To tackle objective 2, I conducted a meta-analysis that included dietary fiber interventions that have examined the human gut microbiome (n=21). By synthesizing, reanalyzing, and conducting an in-depth phylogenetic analysis, I found consistent bacterial responses to short-term increases in dietary fiber consumption in healthy humans. Specifically, I found that fiber interventions decreased bacterial diversity and explained an average of 1.5% of compositional variation. Moreover, I identified specific bacterial taxa that responded to dietary fiber in humans. One taxon that drastically increased in response to fiber consumption across interventions was bifidobacteria.
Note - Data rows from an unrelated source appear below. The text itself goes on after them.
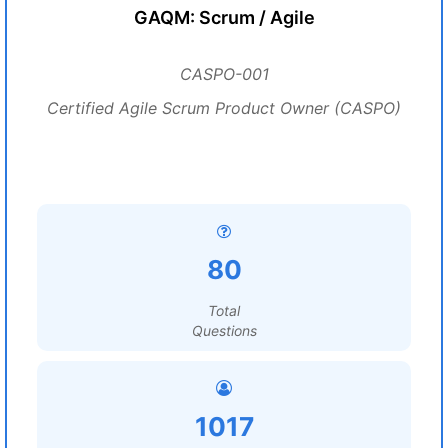
GAQM: Scrum / Agile
CASPO-001
Certified Agile Scrum Product Owner (CASPO)
80
Total
Questions
1017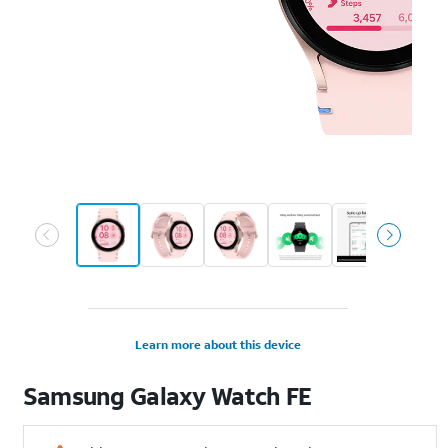
Learn more about this device
Samsung
Galaxy Watch FE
To address objective 3, I tested how the diversity and richness of bifidobacteria isolates influence their coexistence and functioning (i.e., fiber degradation) using laboratory experiments. To do this, I obtained bifidobacteria isolates from the Human Microbiome Project (HMP), and I selectively isolated new strains from fecal samples collected at the University of California, Irvine. I conducted microcosm experiments that vary the diversity of bifidobacteria and characterized the functioning of the bacterial communities using flow cytometry (to count bacterial cells), lactate assays (to measure metabolite concentration), and next-generation sequencing (to decipher the bacterial community’s composition). I found that the diversity of isolates persisted, such that up to 7 strains coexisted. Moreover, metabolite production (e.g., lactate) increased with increasing bifidobacteria diversity. However, this was not the case for biomass production.Focusing on the ecology and evolution of an important taxon like bifidobacteria within the diverse gut community will provide a deeper understanding on the community assembly mechanisms that bacteria use to colonize specific hosts.